■ AIM OF THE EXERCISE
Can you put the lines below into a JSON list of strings, one string per line, with blank lines and pictures left out?
-- DATASET CONTENT follows --
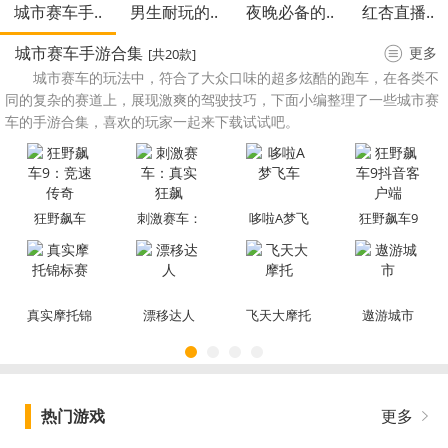
城市赛车手..
男生耐玩的..
夜晚必备的..
红杏直播..
城市赛车手游合集
更多
[共20款]
城市赛车的玩法中，符合了大众口味的超多炫酷的跑车，在各类不
同的复杂的赛道上，展现激爽的驾驶技巧，下面小编整理了一些城市赛
车的手游合集，喜欢的玩家一起来下载试试吧。
狂野飙车
刺激赛车：
哆啦A梦飞
狂野飙车9
9：竞速传
真实狂飙
车
抖音客户端
奇
真实摩托锦
漂移达人
飞天大摩托
遨游城市
标赛
热门游戏
更多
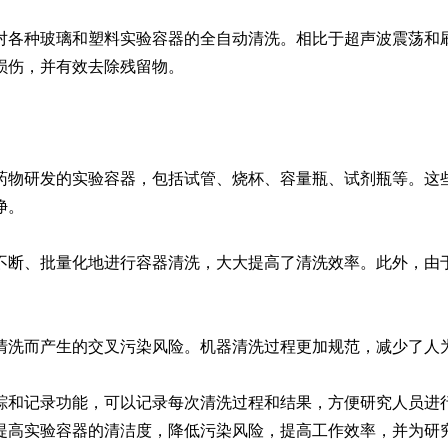
对各种玻璃和塑料实验容器的全自动清洗。相比于超声波震荡和
Moment-2/F2实验
GMP-800清洗机
GMP-1000清洗机
GMP-1200
损伤，并有效去除残留物。
室洗瓶机
药物研发的实验容器，包括试管、烧杯、容量瓶、试剂瓶等。这
净。
不断、批量化地进行容器清洗，大大提高了清洗效率。此外，由
lory-2/F2实验室洗
清洗而产生的交叉污染风险。机器清洗过程更加规范，减少了人
瓶机
踪和记录功能，可以记录每次清洗过程和结果，方便研究人员进
提高实验容器的清洁度，降低污染风险，提高工作效率，并为研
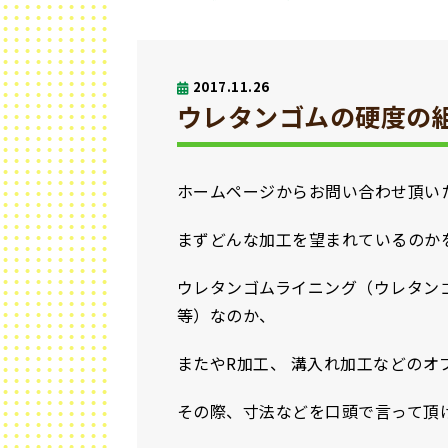
2017.11.26
ウレタンゴムの硬度の
ホームページからお問い合わせ頂い
まずどんな加工を望まれているのか
ウレタンゴムライニング（ウレタン
等）なのか、
またやR加工、 溝入れ加工などの
その際、寸法などを口頭で言って頂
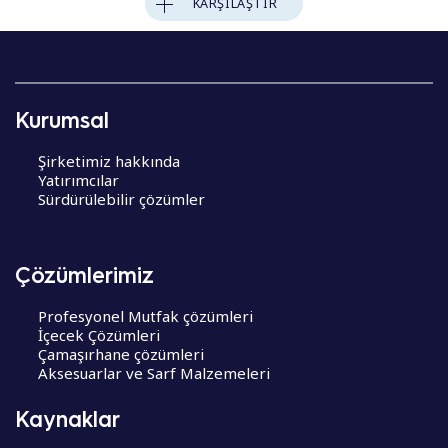
KARŞILAŞTIR
Kurumsal
Şirketimiz hakkında
Yatırımcılar
Sürdürülebilir çözümler
Çözümlerimiz
Profesyonel Mutfak çözümleri
İçecek Çözümleri
Çamaşırhane çözümleri
Aksesuarlar ve Sarf Malzemeleri
Kaynaklar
-- DATASET CONTENT concluded --
■ YOUR SOLUTION
[
  "城市赛车手..",
  "男生耐玩的..",
  "夜晚必备的..",
  "红杏直播..",
  "城市赛车手游合集",
  "更多",
  "[共20款]",
  "城市赛车的玩法中，符合了大众口味的超多炫酷的跑车，在各类不",
  "同的复杂的赛道上，展现激爽的驾驶技巧，下面小编整理了一些城市赛",
  "车的手游合集，喜欢的玩家一起来下载试试吧。",
  "狂野飙车",
  "刺激赛车：",
  "哆啦A梦飞",
  "狂野飙车9",
  "9：竞速传",
  "真实狂飙",
  "车",
  "抖音客户端",
  "奇",
  "真实摩托锦",
  "漂移达人",
  "飞天大摩托",
  "遨游城市",
  "标赛",
  "热门游戏",
  "更多",
  "对各种玻璃和塑料实验容器的全自动清洗。相比于超声波震荡和",
  "Moment-2/F2实验",
  "GMP-800清洗机",
  "GMP-1000清洗机",
  "GMP-1200",
  "损伤，并有效去除残留物。",
  "室洗瓶机",
  "药物研发的实验容器，包括试管、烧杯、容量瓶、试剂瓶等。这",
  "净。",
  "不断、批量化地进行容器清洗，大大提高了清洗效率。此外，由",
  "lory-2/F2实验室洗",
  "清洗而产生的交叉污染风险。机器清洗过程更加规范，减少了人",
  "瓶机",
  "踪和记录功能，可以记录每次清洗过程和结果，方便研究人员进",
  "提高实验容器的清洁度，降低污染风险，提高工作效率，并为研",
  "2017.11.26",
  "ウレタンゴムの硬度の",
  "ホームページからお問い合わせ頂い",
  "まずどんな加工を望まれているのか",
  "ウレタンゴムライニング（ウレタン",
  "等）なのか、",
  "またやR加工、 溝入れ加工などの",
  "その際、寸法などを口頭で言って頂",
  "KARŞILAŞTIR",
  "Kurumsal",
  "Şirketimiz hakkında",
  "Yatırımcılar",
  "Sürdürülebilir çözümler",
  "Çözümlerimiz",
  "Profesyonel Mutfak çözümleri",
  "İçecek Çözümleri",
  "Çamaşırhane çözümleri",
  "Aksesuarlar ve Sarf Malzemeleri",
  "Kaynaklar"
]